#### [Study text]
▼

Just to clarify: my suggestion was to differentiate functions assumed safe according to some imperfect heuristic of the importer from those functions where a human vouched for its safety. It never was about being provably safe with no escape hatch. The way I see it, it's an orthogonal subject from @tera's "utmost safe" concept.

Whether it's useful to have an "audited safe" or not of depends on how conservative the importer is when labeling functions as safe and unsafe, and what kind of breakage we want to happen when someone discovers something was imported too permissively in regard to memory safety and it has to be corrected. The "assumed safe" concept is a bit like implicitly unwrapped optionals for imported functions and types sitting between optional and non-optional.

... and now I feel like I already derailed this thread since this has nothing to do with "utmost safe".

▲

#### [Work order A]
Reproduce the forum post about marking imported functions as safe, word for word.
The forum post above has no connection to the records.

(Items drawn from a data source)
▼

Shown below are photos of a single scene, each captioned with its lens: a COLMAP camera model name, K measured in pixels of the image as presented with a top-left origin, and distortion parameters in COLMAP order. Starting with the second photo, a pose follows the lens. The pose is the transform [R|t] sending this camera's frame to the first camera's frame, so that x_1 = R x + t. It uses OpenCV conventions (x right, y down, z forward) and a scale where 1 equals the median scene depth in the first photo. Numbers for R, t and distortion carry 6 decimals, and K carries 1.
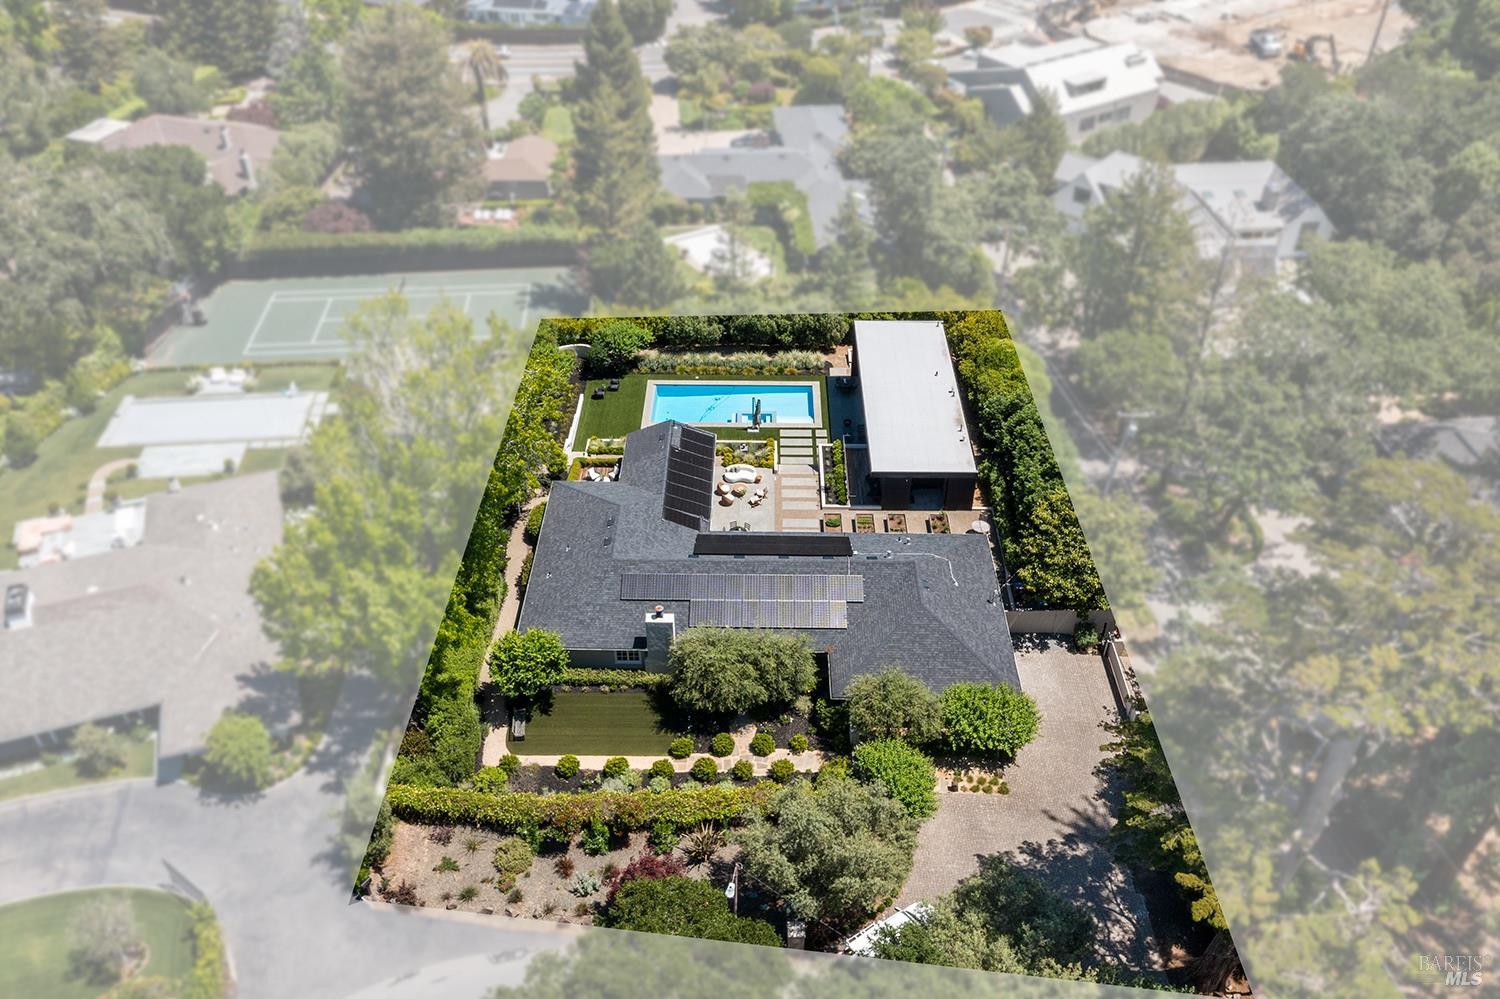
lens RADIAL K [[1212.0, 0, 750.0], [0, 1212.0, 499.5], [0, 0, 1]] dist [-0.005057, -0.007530]
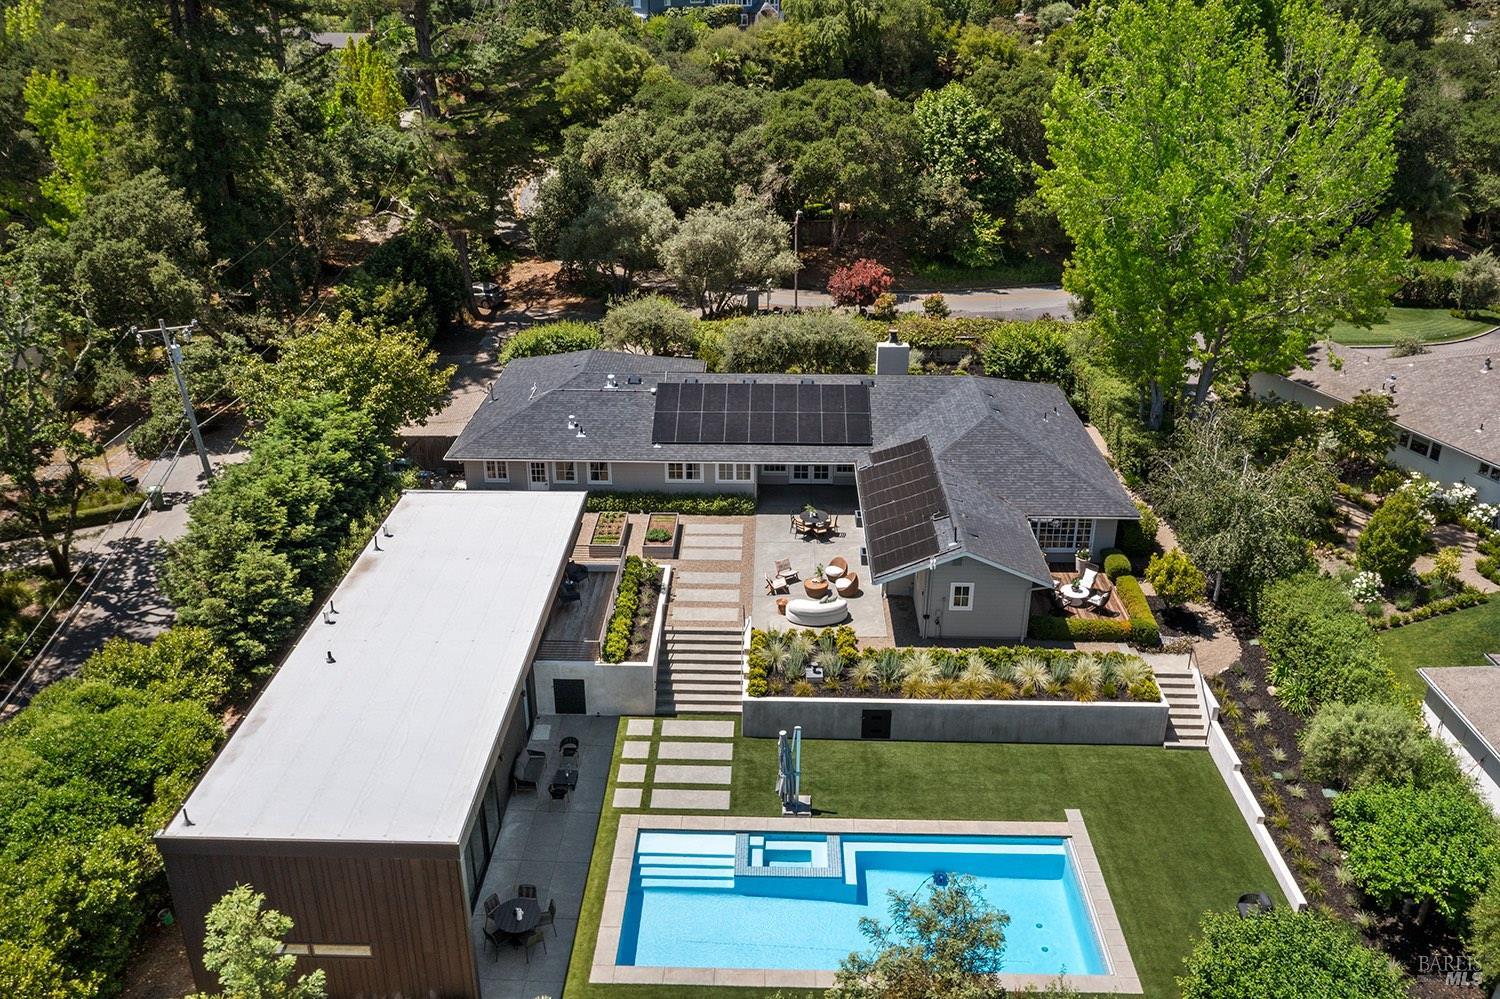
lens RADIAL K [[1212.0, 0, 750.0], [0, 1212.0, 499.5], [0, 0, 1]] dist [-0.005057, -0.007530]
pose [[-0.999914, -0.008001, 0.010402, 0.021549], [0.005106, 0.493036, 0.869994, -0.664718], [-0.012090, 0.869972, -0.492953, 1.624346]]
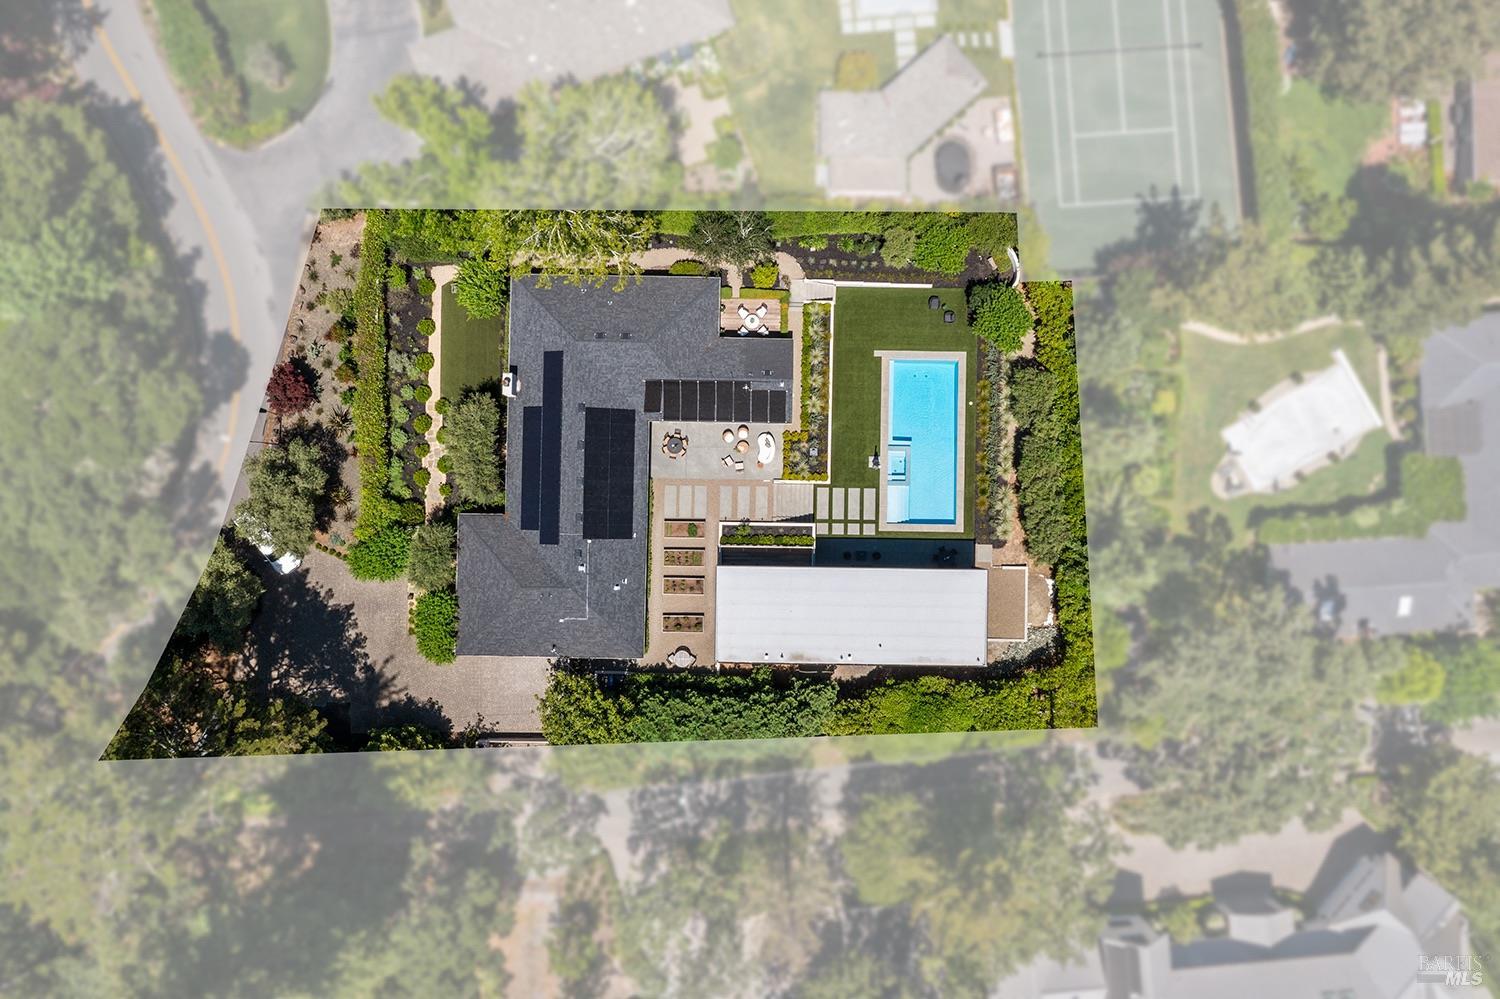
lens RADIAL K [[1212.0, 0, 750.0], [0, 1212.0, 499.5], [0, 0, 1]] dist [-0.005057, -0.007530]
pose [[-0.005862, 0.999842, -0.016782, 0.075282], [-0.607798, 0.009763, 0.794032, -1.162665], [0.794070, 0.014855, 0.607644, 0.449201]]
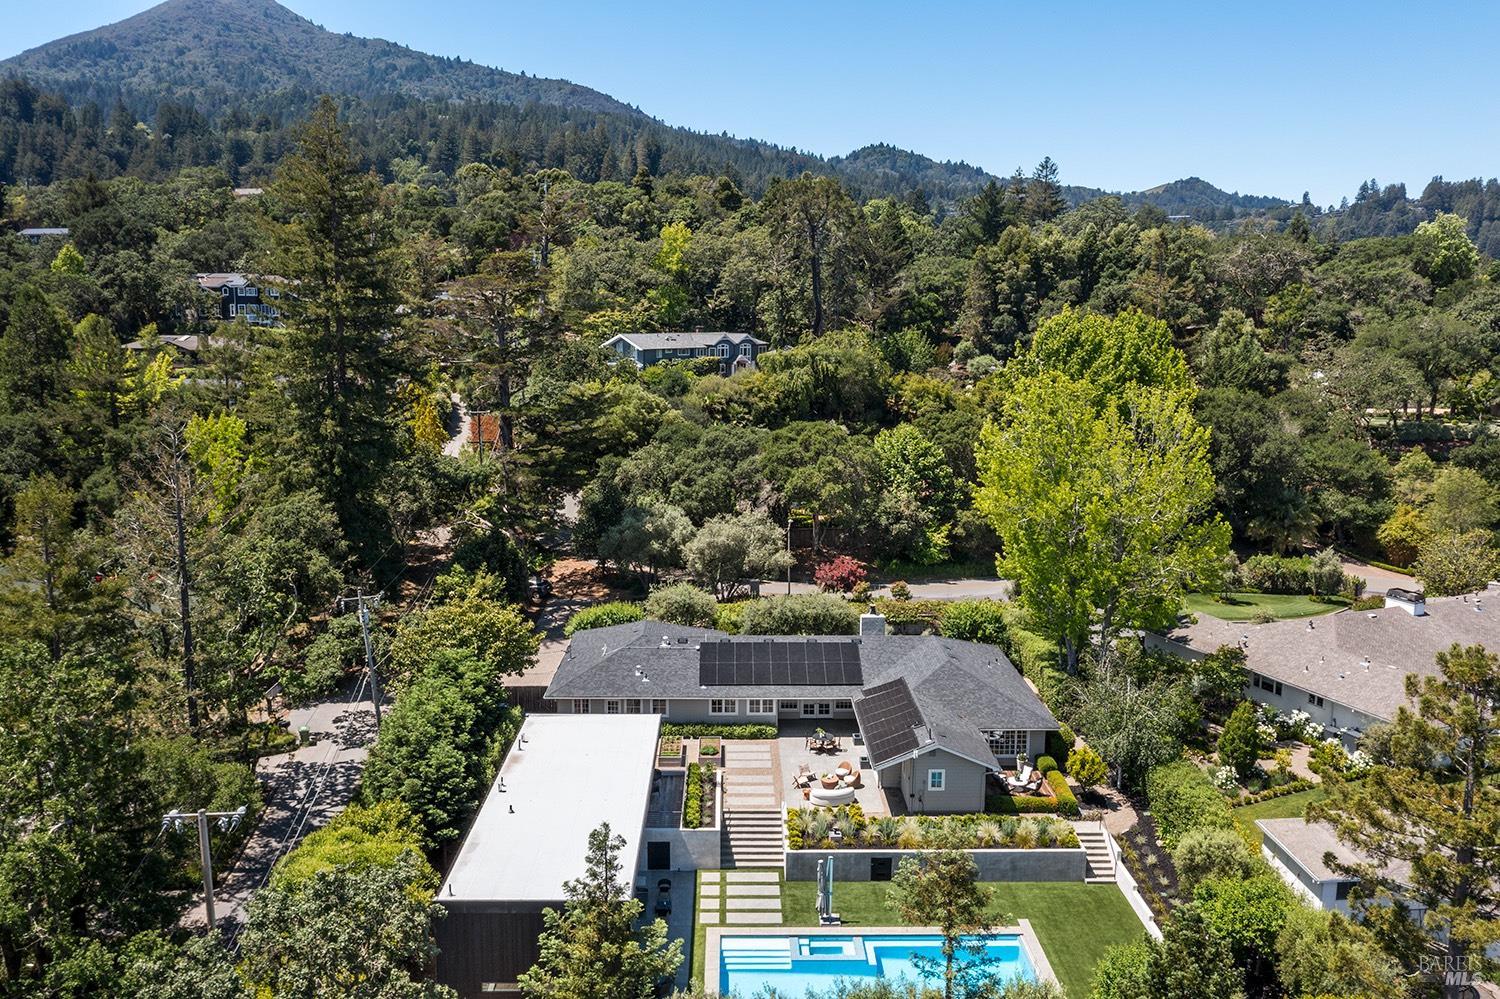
lens RADIAL K [[1212.0, 0, 750.0], [0, 1212.0, 499.5], [0, 0, 1]] dist [-0.005057, -0.007530]
pose [[-0.999585, -0.002735, -0.028675, 0.082742], [-0.022401, 0.699626, 0.714158, -0.873102], [0.018109, 0.714504, -0.699397, 1.836318]]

▲

#### [Work order B]
Write out every line of the records exactly, omitting the pictures.

#### [Response box A]
Just to clarify: my suggestion was to differentiate functions assumed safe according to some imperfect heuristic of the importer from those functions where a human vouched for its safety. It never was about being provably safe with no escape hatch. The way I see it, it's an orthogonal subject from @tera's "utmost safe" concept.

Whether it's useful to have an "audited safe" or not of depends on how conservative the importer is when labeling functions as safe and unsafe, and what kind of breakage we want to happen when someone discovers something was imported too permissively in regard to memory safety and it has to be corrected. The "assumed safe" concept is a bit like implicitly unwrapped optionals for imported functions and types sitting between optional and non-optional.

... and now I feel like I already derailed this thread since this has nothing to do with "utmost safe".

#### [Response box B]
Shown below are photos of a single scene, each captioned with its lens: a COLMAP camera model name, K measured in pixels of the image as presented with a top-left origin, and distortion parameters in COLMAP order. Starting with the second photo, a pose follows the lens. The pose is the transform [R|t] sending this camera's frame to the first camera's frame, so that x_1 = R x + t. It uses OpenCV conventions (x right, y down, z forward) and a scale where 1 equals the median scene depth in the first photo. Numbers for R, t and distortion carry 6 decimals, and K carries 1.
lens RADIAL K [[1212.0, 0, 750.0], [0, 1212.0, 499.5], [0, 0, 1]] dist [-0.005057, -0.007530]
lens RADIAL K [[1212.0, 0, 750.0], [0, 1212.0, 499.5], [0, 0, 1]] dist [-0.005057, -0.007530]
pose [[-0.999914, -0.008001, 0.010402, 0.021549], [0.005106, 0.493036, 0.869994, -0.664718], [-0.012090, 0.869972, -0.492953, 1.624346]]
lens RADIAL K [[1212.0, 0, 750.0], [0, 1212.0, 499.5], [0, 0, 1]] dist [-0.005057, -0.007530]
pose [[-0.005862, 0.999842, -0.016782, 0.075282], [-0.607798, 0.009763, 0.794032, -1.162665], [0.794070, 0.014855, 0.607644, 0.449201]]
lens RADIAL K [[1212.0, 0, 750.0], [0, 1212.0, 499.5], [0, 0, 1]] dist [-0.005057, -0.007530]
pose [[-0.999585, -0.002735, -0.028675, 0.082742], [-0.022401, 0.699626, 0.714158, -0.873102], [0.018109, 0.714504, -0.699397, 1.836318]]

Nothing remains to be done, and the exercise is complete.